By borrowing to finance the film studio, Allen Park was investing in what many in Michigan at the time thought would be a burgeoning film industry.

Granholm, a Democrat, crafted a film industry credit that was among the most generous in the country, featuring a 42% tax credit on all film and media-related expenditures and a 25% credit for companies that invest in new film and television studios and a 50% credit for on-the-job training expenses.

“There was a lot of euphoria with the film industry, which was seen as the savior in Michigan, and everyone was competing to get those dollars,” Reynolds said. “Similar to individual investors reaching for yield, some municipalities may have stretched in hopes of obtaining that revenue, and in order to get those bonds floated needed to put up their own faith and credit.”

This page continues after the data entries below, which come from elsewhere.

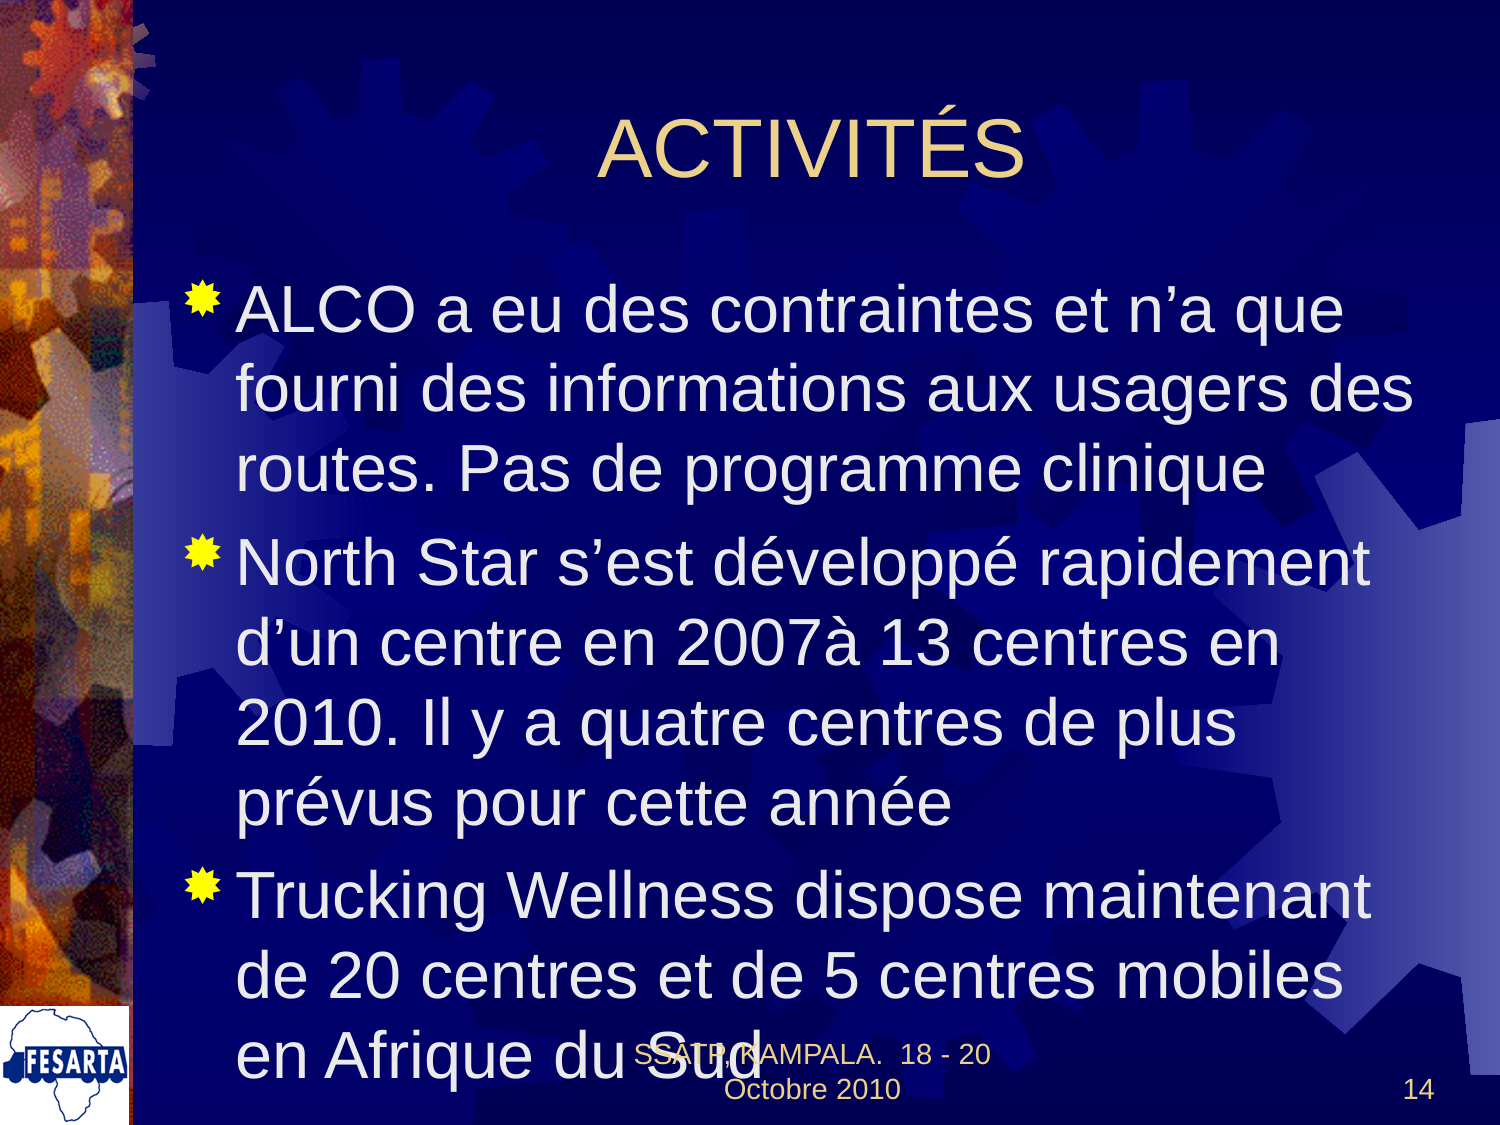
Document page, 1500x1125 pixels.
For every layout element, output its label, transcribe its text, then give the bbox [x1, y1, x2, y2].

title ACTIVITÉS [174, 49, 1451, 238]
slide_number 14 [1137, 1037, 1451, 1113]
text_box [0, 1006, 130, 1125]
list ALCO a eu des contraintes et n’a que fourni des informations aux usagers des routes. Pas de programme clinique North Star s’est développé rapidement d’un centre en 2007à 13 centres en 2010. Il y a quatre centres de plus prévus pour cette année Trucking Wellness dispose maintenant de 20 centres et de 5 centres mobiles en Afrique du Sud [163, 257, 1440, 934]
picture [0, 0, 133, 1125]
footer SSATP, KAMPALA. 18 - 20 Octobre 2010 [574, 1037, 1051, 1113]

Republican Gov. Rick Snyder, who took office in January, has proposed a fiscal 2012 budget that would largely abandon the film credit program.

Snyder’s move has sparked controversy across the state, with film credit supporters saying it could be a major revenue stream for the state, and critics saying the credits will cost more money than the industry brings in.

For Allen Park, the question is now largely moot.

“The film credits are gone,” said one top city official who asked to remain anonymous. “Say we had the $146 million project — where we would be now?”

In November 2009 the city sold two issues for the project, including $25.2 million of taxable LTGO bonds and $3 million of tax-exempt recovery zone facility bonds using private-activity bond volume allocated to the city by Wayne County under that federal stimulus program.

The city paid interest rates between 6.62% and 7.25% for the Series A bonds. A 2039 maturity of the taxable Series A bonds traded at a 9% yield last week, according to Municipal Securities Rulemaking Board data. Bonds with a 2029 maturity were trading at 9.2%.

For the recovery zone facility bonds, the city paid interest rates ranging from 5.1% to 6% for three series of term bonds maturing in 2019, 2029, and 2039. PNC Capital Markets was the underwriter. Miller, Canfield, Paddock and Stone PLC was bond counsel. Stauder Barch & Associates was financial adviser.

In 2010, the city issued an additional $2.75 million of tax-exempt LTGO bonds to pay for infrastructure improvements at the site. Not all the proceeds from that bond sale have been spent, a source close to the transaction said.

The deal sold competitively, with Assured Guaranty insurance.

The city paid rates from 3% to 5% for serial bonds that mature in 2012 through 2019. The issue also included three terms bonds that mature in 2025, 2030, and 2034. The city paid rates of 5.5%, 5.5%, and 5.75%, respectively.